Make sure your surface is fully rinsed and free of cleaner to avoid residue or scratching.
You are almost done! Don’t forget to wipe down or dust the walls around the cooker hood. Some people choose to do their stovetop simultaneously, as soapy water or liquid cleaner may drip down anyway.
Finally, wipe a few drops of baby oil or WD 40 onto the dry surface for a sparkling shine. This will help prevent streaks and watermarks after the rinse.
How to Clean Extractor Hood Filters
Located under your stainless steel cooker hood, you’ll likely find your extractor hood filters. This mesh grate in front of the extractor fan is an essential part of your hood, as it works to collect all of the grease and particles from getting into extraction vents.
When the filter does its job, the smoke and cooking smells are vented safely out of your home. In addition, having a clean working filter helps your vents from becoming clogged and damaged.
Carefully remove your filters. If you aren’t sure how to do this, consult your owner’s manual. However, most of the time, they easily slide or pop off.

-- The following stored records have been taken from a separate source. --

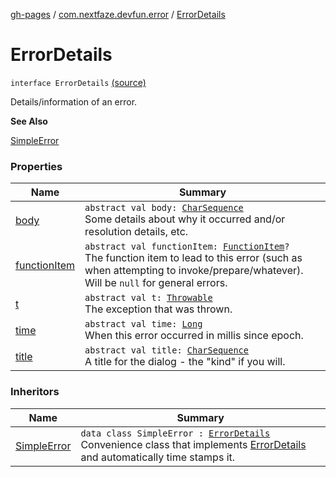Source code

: [gh-pages](../../index.md) / [com.nextfaze.devfun.error](../index.md) / [ErrorDetails](./index.md)

# ErrorDetails

`interface ErrorDetails` [(source)](https://github.com/NextFaze/dev-fun/tree/master/devfun/src/main/java/com/nextfaze/devfun/error/Handler.kt#L33)

Details/information of an error.

**See Also**

[SimpleError](../-simple-error/index.md)

### Properties

| Name | Summary |
|---|---|
| [body](body.md) | `abstract val body: `[`CharSequence`](https://kotlinlang.org/api/latest/jvm/stdlib/kotlin/-char-sequence/index.html)<br>Some details about why it occurred and/or resolution details, etc. |
| [functionItem](function-item.md) | `abstract val functionItem: `[`FunctionItem`](../../com.nextfaze.devfun.function/-function-item/index.md)`?`<br>The function item to lead to this error (such as when attempting to invoke/prepare/whatever). Will be `null` for general errors. |
| [t](t.md) | `abstract val t: `[`Throwable`](https://kotlinlang.org/api/latest/jvm/stdlib/kotlin/-throwable/index.html)<br>The exception that was thrown. |
| [time](time.md) | `abstract val time: `[`Long`](https://kotlinlang.org/api/latest/jvm/stdlib/kotlin/-long/index.html)<br>When this error occurred in millis since epoch. |
| [title](title.md) | `abstract val title: `[`CharSequence`](https://kotlinlang.org/api/latest/jvm/stdlib/kotlin/-char-sequence/index.html)<br>A title for the dialog - the "kind" if you will. |

### Inheritors

| Name | Summary |
|---|---|
| [SimpleError](../-simple-error/index.md) | `data class SimpleError : `[`ErrorDetails`](./index.md)<br>Convenience class that implements [ErrorDetails](./index.md) and automatically time stamps it. |
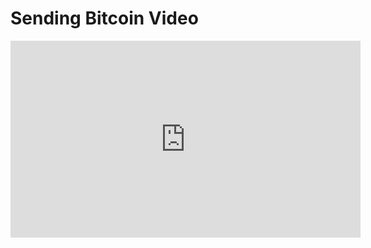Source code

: # Sending Bitcoin Video

<iframe width="560" height="315" src="https://www.youtube.com/embed/RZtGLCBu_tc?rel=0" frameborder="0" allow="autoplay; encrypted-media" allowfullscreen></iframe>
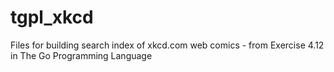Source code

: # tgpl_xkcd
Files for building search index of xkcd.com web comics - from Exercise 4.12 in The Go Programming Language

Fill your sink or bathtub full of hot, soapy water and let them soak before cleaning. Alternatively, some filters are dishwasher safe. If you go with the dishwasher, be sure to put them on the hottest cycle.
Soak your filters, making sure each side gets fully submerged for at least 20 minutes. This will make the cleaning process much easier for you.

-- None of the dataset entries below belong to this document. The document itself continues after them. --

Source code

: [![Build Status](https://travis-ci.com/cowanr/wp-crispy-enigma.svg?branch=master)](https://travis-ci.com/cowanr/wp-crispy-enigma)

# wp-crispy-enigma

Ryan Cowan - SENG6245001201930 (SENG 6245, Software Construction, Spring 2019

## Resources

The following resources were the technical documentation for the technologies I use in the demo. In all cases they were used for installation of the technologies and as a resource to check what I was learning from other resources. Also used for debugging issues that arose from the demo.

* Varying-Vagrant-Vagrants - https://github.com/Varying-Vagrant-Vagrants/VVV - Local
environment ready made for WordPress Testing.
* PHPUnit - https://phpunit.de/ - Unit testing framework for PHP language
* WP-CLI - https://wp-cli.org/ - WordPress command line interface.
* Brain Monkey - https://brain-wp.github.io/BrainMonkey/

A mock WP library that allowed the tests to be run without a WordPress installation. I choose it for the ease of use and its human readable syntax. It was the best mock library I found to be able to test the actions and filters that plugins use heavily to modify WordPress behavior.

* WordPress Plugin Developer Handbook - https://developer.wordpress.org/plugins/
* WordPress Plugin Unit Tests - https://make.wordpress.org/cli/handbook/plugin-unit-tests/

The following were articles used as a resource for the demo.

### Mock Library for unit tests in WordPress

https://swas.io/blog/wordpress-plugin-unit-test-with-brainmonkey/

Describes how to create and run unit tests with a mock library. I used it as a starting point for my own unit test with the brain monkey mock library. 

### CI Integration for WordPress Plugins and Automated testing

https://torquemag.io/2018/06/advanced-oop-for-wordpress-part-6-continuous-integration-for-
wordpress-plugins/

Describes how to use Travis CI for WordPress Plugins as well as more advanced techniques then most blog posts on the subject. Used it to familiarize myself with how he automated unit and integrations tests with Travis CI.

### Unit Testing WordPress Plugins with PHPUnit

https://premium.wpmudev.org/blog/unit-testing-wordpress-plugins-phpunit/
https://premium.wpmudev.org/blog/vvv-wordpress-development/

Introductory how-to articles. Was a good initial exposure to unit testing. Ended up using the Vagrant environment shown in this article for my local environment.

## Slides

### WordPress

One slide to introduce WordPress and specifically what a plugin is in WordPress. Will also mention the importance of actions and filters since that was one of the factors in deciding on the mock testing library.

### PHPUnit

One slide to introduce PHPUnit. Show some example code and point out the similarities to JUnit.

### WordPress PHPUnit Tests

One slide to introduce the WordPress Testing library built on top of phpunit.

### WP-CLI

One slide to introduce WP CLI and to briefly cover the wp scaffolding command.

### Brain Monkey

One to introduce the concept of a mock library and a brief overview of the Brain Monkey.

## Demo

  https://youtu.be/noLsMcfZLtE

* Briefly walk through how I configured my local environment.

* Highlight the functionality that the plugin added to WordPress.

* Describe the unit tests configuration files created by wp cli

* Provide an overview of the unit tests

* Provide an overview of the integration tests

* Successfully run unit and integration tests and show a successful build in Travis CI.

After a long soak, scrub your filters with a gentle cleaning brush. Unfortunately, filters aren’t cleaned often, so you may have to repeat this process several times until fully cleaned.
Rinse with clean water thoroughly the filter fully dry before using it. When it is dry, reinsert the filter back into the extractor hood.
After a few washes, you may consider a replacement if the filter isn’t coming clean. If your cooker hood includes paper filters, you will not be able to wash them and instead can just replace them.
How Do I Clean the Light Bulb Casing on an Extractor Fan?
Most kitchen extractors and cooker covers have lights. However, the light and its covering are likely to become very dirty due to their position above the hob. Cleaning them is quick and easy, however.
You can gently wash the body with a cloth by removing it and leaving it to soak in hot water and soap in your sink for about 30 minutes. Then, for stubborn grease build-up, gently scrub it with a stiff sponge or soft toothbrush. You can also use glass cleaner for this. It may be your best bet for removing all the grease build-up.
Tips for Keeping a Cooker Hood Clean and Grease-Free
It is worth noting that a key reason for a sticky cook hood is frying. Cutting down on greasy ingredients can help keep your kitchen clean longer. Plus, it’s no secret that fried foods aren’t the best for the body. Fry less!
Another tip is to clean your hood and surrounding areas with a wet cloth after cooking. This will help reduce build-up regularly and reduce the need for deep clean washing.
Keep Your Cooker Hood Clean
The kitchen is the heart of the home. It is where families come together to eat, relax, and enjoy each other’s company. Spending a bit of time cleaning and keeping your cooker hood beautiful and functioning is time well spent. It makes for a safe, clean environment to cook and bake!
To keep your extractor hood surface working, we recommend washing it each month with bicarbonate of soda and water or hiring a professional every two or three years for a thorough and complete cleaning. Not only does learning how to clean a stainless steel cooker hood help to maintain its efficiency, but it can increase safety from fires and improve overall sanitisation in your home.